129. Sum Root to Leaf Numbers

Given a binary tree containing digits from 0-9 only, each root-to-leaf path could represent a number.

An example is the root-to-leaf path 1->2->3 which represents the number 123.

Find the total sum of all root-to-leaf numbers.

For example,

    1
   / \
  2   3

The root-to-leaf path 1->2 represents the number 12.
The root-to-leaf path 1->3 represents the number 13.

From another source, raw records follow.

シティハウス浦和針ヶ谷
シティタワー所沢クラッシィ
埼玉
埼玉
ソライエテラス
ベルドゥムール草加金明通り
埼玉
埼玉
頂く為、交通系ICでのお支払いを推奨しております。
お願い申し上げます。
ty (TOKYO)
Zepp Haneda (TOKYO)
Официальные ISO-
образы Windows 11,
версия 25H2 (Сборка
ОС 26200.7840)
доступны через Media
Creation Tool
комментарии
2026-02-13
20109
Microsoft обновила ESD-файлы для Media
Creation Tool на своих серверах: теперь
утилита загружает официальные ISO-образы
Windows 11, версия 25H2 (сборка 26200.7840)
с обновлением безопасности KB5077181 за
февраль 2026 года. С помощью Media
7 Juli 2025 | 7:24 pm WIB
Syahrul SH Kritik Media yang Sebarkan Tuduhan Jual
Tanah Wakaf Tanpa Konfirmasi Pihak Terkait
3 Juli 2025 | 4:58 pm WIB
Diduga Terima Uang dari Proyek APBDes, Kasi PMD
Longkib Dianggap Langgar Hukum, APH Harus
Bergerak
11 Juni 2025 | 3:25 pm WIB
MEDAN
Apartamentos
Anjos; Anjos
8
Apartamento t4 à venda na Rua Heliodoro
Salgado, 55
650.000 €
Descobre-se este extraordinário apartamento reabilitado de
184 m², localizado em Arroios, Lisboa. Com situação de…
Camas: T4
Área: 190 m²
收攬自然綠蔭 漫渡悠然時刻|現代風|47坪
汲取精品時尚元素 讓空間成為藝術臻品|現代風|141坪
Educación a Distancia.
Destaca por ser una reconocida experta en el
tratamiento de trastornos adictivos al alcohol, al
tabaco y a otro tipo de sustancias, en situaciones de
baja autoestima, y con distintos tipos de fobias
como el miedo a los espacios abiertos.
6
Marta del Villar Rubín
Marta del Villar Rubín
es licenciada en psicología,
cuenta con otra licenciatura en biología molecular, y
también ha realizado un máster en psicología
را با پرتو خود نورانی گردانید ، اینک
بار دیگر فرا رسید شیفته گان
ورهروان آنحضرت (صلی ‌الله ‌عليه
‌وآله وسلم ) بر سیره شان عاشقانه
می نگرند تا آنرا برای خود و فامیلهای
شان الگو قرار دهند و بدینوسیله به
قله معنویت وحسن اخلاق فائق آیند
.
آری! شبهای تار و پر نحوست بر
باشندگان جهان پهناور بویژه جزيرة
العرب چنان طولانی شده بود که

Return the sum = 12 + 13 = 25.

一刷
题解：DFS。leaf的左右子节点均为空。
Time Complexity - O(n)， Space Complexity - O(n)

/**
 * Definition for a binary tree node.
 * public class TreeNode {
 *     int val;
 *     TreeNode left;
 *     TreeNode right;
 *     TreeNode(int x) { val = x; }
 * }
 */
public class Solution {
    public int sumNumbers(TreeNode root) {
        return sum(root, 0);
    }
    
    public int sum(TreeNode n, int s){
        if(n == null) return 0;
        if(n.right == null && n.left == null) return s*10 + n.val;
        return sum(n.left, s*10 + n.val) + sum(n.right, s*10 + n.val);
    }
}

二刷：

/**
 * Definition for a binary tree node.
 * public class TreeNode {
 *     int val;
 *     TreeNode left;
 *     TreeNode right;
 *     TreeNode(int x) { val = x; }
 * }
 */
public class Solution {
    int total = 0;
    public int sumNumbers(TreeNode root) {
        if(root == null) return 0;
        sum(0, root);
        return total;
    }
    
    public void sum(int prev, TreeNode root){
        if(root == null) return;
        if(root.left == null && root.right == null) {
            total += prev*10 + root.val;
            return;
        }
        sum(prev*10 + root.val, root.left);
        sum(prev*10 + root.val, root.right);
    }
}

三刷
注意要判断叶子，否则[1,2]这种结构会返回1+12

/**
 * Definition for a binary tree node.
 * public class TreeNode {
 *     int val;
 *     TreeNode left;
 *     TreeNode right;
 *     TreeNode(int x) { val = x; }
 * }
 */
public class Solution {
    public int sumNumbers(TreeNode root) {
        return sumNumbers(root, 0);
    }
    
    public int sumNumbers(TreeNode root, int sum){
        if(root == null) return 0;
        if(root.left == null && root.right == null) return sum*10 + root.val;
        return sumNumbers(root.left, 10*sum + root.val) + sumNumbers(root.right, 10*sum + root.val);
    }
}